▶ Aufgabe
Schreib die Buchbesprechung über das Schachspiel in der europäischen Literatur im Anschluss an ihren letzten Satz weiter.

▶ Auszug
━━━━

Matthias Aumüller - Das Schachspiel in der europäischen Literatur

von Siegfried Schönle

Das Schach hat wie die Liebe, wie die Musik die Fähigkeit, den Menschen glücklich zu machen.

Quelle: Dr. Tarrasch, Das Schachspiel. Systematisches Lehrbuch für Anfänger und Geübte, Berlin, 1.Aufl. 1931: Deutsche Buch-Gemeinschaft, Vorwort S. 4.

oder

Für das Schach ist wie für die Liebe ein Partner unentbehrlich.

Quelle: Stefan Zweig (Schriftsteller); https://www.schachbund.de/zitatensammlung.html

Ob der Leser der Abhandlung Das Schachspiel in der europäischen Literatur von Matthias Aumüller „glücklich“ oder glücklicher wird, das sei dahingestellt. Ganz sicher aber erfährt er eine Fülle an Wissen und Hintergründen - europaweit - zu den vorgestellten Texten, in denen es „vornehmlich ... um die Liebe und ihre Verbindung zum Schach“ (S.9) geht.

Das hier sehr zu empfehlende Buch enthält ausführliche Betrachtungen zu fünf großen Schach-Poemen

  • Fenollar, de Castellvi, Vinyoles - Scachs d’ Amor (nach 1470)
  • Vida - Scacchia ludus (1527)
  • Kochanowsky – Szachy (ca 1564)
  • Marino – L‘ Adone (1623)
  • Jones – Caissa (1763/1772)

Sie alle haben eines gemeinsam, sie handeln von Schachpartien und der Liebe der Spielerinnen und Spieler zueinander!

Leserinnen und Leser erhalten einen Einblick in die Mechanismen der europäischen Literaturgeschichte, die sich über die Jahrhunderte nie isoliert in einem Land, sondern immer im Austausch der verschiedenen Literaturen entwickelt hat. Altkatalanisch, Neulateinisch, Polnisch, Italienisch, Englisch – das sind die Sprachen, in denen die Schach-Poeme verfasst sind. Natürlich können wir diese auf Deutsch lesen. Ihnen gemeinsam ist, dass jeweils eine Schachpartie ihr Hauptthema ist. (Klappentext)

━━━━

Einträge aus einem Datensatz
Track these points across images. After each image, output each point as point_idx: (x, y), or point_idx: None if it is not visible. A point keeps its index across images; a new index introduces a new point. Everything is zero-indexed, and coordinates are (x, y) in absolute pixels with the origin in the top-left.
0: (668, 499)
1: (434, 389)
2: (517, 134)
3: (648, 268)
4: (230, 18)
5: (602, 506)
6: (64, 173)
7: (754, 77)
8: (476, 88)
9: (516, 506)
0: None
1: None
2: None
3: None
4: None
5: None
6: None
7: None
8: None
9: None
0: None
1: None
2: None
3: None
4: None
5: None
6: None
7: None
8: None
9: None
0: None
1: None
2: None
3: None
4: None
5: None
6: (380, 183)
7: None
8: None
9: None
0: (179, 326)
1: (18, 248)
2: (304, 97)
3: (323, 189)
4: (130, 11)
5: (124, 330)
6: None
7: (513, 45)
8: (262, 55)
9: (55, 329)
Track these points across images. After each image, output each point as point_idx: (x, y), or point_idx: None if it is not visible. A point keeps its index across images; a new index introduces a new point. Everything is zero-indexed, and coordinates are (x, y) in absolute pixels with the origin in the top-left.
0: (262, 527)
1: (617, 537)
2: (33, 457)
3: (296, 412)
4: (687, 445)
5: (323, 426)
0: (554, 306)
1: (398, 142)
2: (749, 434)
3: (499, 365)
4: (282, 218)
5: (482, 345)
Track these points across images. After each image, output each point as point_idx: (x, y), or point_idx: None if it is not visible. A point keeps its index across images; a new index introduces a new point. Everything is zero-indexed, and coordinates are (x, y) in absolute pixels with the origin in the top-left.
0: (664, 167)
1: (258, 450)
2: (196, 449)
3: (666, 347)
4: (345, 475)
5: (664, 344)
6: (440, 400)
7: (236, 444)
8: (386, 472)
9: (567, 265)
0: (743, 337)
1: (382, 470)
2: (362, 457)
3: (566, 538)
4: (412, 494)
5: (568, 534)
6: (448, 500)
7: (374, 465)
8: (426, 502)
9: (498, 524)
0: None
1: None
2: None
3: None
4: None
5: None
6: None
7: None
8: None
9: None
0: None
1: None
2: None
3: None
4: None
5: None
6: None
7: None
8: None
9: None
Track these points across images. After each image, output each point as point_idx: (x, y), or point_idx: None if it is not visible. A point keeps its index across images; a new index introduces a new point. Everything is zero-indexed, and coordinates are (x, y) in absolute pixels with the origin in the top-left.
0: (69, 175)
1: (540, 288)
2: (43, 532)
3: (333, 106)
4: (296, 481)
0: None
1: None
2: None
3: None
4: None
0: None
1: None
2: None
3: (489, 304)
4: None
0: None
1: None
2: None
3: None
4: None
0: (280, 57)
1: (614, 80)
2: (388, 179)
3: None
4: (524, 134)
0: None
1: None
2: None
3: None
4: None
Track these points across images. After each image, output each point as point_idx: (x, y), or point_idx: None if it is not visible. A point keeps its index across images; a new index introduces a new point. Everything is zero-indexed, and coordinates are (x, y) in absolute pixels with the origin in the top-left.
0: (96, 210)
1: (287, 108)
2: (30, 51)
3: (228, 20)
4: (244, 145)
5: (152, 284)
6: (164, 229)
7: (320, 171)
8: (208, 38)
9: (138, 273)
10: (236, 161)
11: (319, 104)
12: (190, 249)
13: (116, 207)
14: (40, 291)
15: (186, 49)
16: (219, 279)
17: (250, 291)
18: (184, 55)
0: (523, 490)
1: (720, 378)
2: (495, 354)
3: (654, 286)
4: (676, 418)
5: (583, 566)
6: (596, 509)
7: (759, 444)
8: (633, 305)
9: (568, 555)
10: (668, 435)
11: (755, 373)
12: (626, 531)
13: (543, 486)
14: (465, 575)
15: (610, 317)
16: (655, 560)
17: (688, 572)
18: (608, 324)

━━━━

▶ Ergebnis
Die Gedichte, hier Schach-Poeme genannt, werden der überwiegenden Mehrheit der an der Schachgeschichte in all ihren Facetten Interessierten zumindest vom Namen her bekannt sein. Lyrikbücher gehören auf dem Buchmarkt sicher nicht zu den Bestsellern! Wer allein deswegen, es sind ja „nur“ Gedichte, kein weiteres Interesse zeigen kann oder will, wird hier schon auf das ausführliche Inhaltsverzeichnis verwiesen. (Für eine größere Ansicht bitte auf das Bild klicken)

Also noch einmal: Es mag der eine oder andere Schachkollege allein damit zufrieden sein, die Gedichte vom Titel her zu kennen, so muss doch eindringlich gesagt werden, dass dieses Buch keine akribische Gedichtinterpretation eines Philologen ist.

Was erwartet den Leser?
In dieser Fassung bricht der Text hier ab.